La intención es seguir incorporando otras organizaciones y más plataformas, dándonos a conocer y ofreciendo apoyo, y de ser replicada a otros lugares.

A través de la charla en línea ‘Un año después del Desastre’ conectamos con compañeras de València, para aprender de su experiencia y unirnos en la resistencia al urbanismo ultraliberal y desatado que agravia la crisis ambiental y de la vivienda. También hemos visto posibles acciones coordinadas con el área de urbanismo de Ecologistes en Acció del País Valencià.

Hemos situado la cuestión del urbanismo inundable a la prensa y los medios de comunicación . Hemos hecho dos ruedas de prensa en dos lugares donde planos urbanísticos amenazan de construir viviendas y equipaciones en zonas inundables: en Sant Adrià del Besòs (3xemeneies) y en Gavà, donde el Pla de Ponent avanza haciendo caso omiso a las graves consecuencias que puede llevar edificar miles de viviendas en zona inundable (además de destruir un importante conector ecológico). Hemos estado presentes a la cadena humana contra el Pla de Ponent y en  la manifestación para salvar el Calderí, en Mollet del Vallès.

En este tiempo que llevamos andando, hemos visto como el documental ‘Alerta inundable’ que trataba el tema era eliminado de la programación –con gran movilización social hemos exigido la emisión-; también como un seguido de aguaceros en Catalunya situaba en jaque muchas infraestructuras y edificaciones inundables en todo el país.

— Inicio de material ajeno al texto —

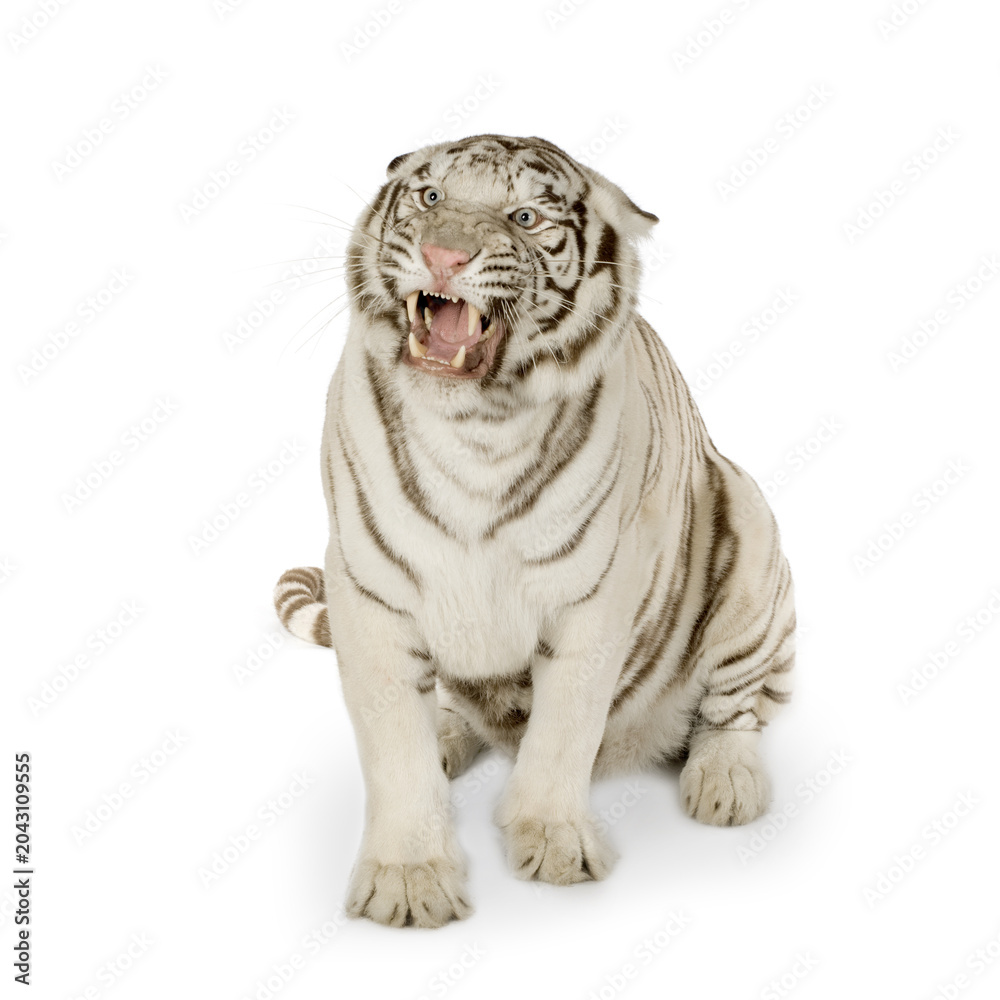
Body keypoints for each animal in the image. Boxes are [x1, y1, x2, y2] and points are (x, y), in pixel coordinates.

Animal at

Volviendo a la DANA de Valencia, según los expertos, los efectos devastadores tuvieron que ver, principalmente, con la ocupación improcedente del territorio, por falta de una planificación urbana y territorial. Lo explica el artículo de Javier Martin Vide, La llamada DANA de València: datos meteorológicos y geografía del riesgo. Los espacios propios de los ríos, ramblas y riachuelos se habían ido ocupando con edificios e infraestructuras durante décadas, constriñendo los cursos fluviales y dejándoles sin el espacio que les es propio y que tienen que ocupar sus aguas en caso de crecidas y avenidas.

La sociedad actual necesita conocer todo aquello relacionado con riesgo de inundabilidad y tomar conciencia de medidas que hay que afrontar para evitar más desgracias.

Hay muchas plataformas y colectivos locales que cuestionan proyectos urbanísticos por los perjuicios que implican. El riesgo de inundabilidad, demasiado a menudo descartado y silenciado, ahora acontece ineludible. No dejemos que se nos lleve por adelantado, podemos pararlo y rehacer nuestros pueblos, ciudades y territorio poniendo la seguridad de todas y el respeto a la vida en el centro.